Comment 15 Bob Raitz 2009-01-02 13:38:12 UTC
Created attachment 19615 [details]
/var/log/messages file for 2.6.28-gentoo without microcode enabled.
Comment 16 Bob Raitz 2009-01-02 13:48:46 UTC
Created attachment 19616 [details]
2.6.28-gentoo .config WITH microcode enabled
Comment 17 Bob Raitz 2009-01-02 13:49:54 UTC
Created attachment 19617 [details]
/var/log/dmesg for 2.6.28-gentoo with microcode enabled.
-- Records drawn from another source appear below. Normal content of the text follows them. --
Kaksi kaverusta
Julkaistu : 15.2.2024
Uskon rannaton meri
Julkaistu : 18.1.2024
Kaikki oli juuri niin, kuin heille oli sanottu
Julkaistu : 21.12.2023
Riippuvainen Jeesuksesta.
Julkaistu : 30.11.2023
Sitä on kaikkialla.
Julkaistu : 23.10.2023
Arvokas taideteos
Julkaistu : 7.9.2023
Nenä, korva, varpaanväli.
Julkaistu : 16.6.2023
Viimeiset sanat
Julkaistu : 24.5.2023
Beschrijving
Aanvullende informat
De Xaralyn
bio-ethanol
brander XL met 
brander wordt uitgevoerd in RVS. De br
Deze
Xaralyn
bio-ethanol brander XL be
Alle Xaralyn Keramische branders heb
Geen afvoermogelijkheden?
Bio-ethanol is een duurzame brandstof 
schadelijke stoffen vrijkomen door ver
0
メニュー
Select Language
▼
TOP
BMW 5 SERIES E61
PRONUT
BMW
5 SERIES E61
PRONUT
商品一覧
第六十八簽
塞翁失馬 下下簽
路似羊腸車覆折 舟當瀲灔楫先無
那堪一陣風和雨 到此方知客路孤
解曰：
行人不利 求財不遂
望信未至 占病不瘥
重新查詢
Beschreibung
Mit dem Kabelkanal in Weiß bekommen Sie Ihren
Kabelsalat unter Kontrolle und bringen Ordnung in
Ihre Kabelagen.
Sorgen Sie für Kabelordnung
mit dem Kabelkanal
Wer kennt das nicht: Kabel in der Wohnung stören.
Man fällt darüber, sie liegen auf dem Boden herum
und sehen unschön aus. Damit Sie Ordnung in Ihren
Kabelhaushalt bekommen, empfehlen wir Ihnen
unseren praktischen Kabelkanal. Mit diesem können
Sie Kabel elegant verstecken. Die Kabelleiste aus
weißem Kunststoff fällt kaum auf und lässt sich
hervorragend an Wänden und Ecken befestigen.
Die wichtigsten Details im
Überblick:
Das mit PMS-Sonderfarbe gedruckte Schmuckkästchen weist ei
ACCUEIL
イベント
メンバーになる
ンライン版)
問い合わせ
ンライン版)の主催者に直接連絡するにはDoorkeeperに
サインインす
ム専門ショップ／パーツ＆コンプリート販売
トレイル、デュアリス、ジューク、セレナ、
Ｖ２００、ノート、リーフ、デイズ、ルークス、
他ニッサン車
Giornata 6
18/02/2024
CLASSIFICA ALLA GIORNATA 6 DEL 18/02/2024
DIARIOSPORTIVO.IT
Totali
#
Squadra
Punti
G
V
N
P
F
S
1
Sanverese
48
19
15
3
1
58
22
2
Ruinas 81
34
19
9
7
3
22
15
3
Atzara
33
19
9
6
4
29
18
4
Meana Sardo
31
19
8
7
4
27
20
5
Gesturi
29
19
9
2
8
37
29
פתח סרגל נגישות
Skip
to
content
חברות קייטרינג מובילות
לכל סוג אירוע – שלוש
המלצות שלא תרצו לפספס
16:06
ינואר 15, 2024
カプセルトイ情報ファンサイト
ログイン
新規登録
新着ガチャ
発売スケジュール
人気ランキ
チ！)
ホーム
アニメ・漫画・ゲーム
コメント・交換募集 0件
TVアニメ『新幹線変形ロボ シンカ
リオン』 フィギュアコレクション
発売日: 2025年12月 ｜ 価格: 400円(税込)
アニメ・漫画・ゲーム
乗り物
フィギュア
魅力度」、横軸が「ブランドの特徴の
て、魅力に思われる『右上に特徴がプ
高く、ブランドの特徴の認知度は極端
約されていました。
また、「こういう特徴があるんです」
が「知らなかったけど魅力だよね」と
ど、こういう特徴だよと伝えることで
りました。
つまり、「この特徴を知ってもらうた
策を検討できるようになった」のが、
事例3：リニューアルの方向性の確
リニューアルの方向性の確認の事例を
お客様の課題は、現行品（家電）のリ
Comment 18 Bob Raitz 2009-01-02 13:52:04 UTC
Created attachment 19618 [details]
/var/log/messages for 2.6.28-gentoo with microcode enabled.

Note: system is fairly unstable with this kernel. This file and the two above were pulled across the network.
Comment 19 Bob Raitz 2009-01-02 13:53:39 UTC
Hope I didn't overload, but I'd like to be able to use this kernel version.
Comment 20 Bob Raitz 2009-01-11 00:03:24 UTC
Did I miss some information I was supposed to send?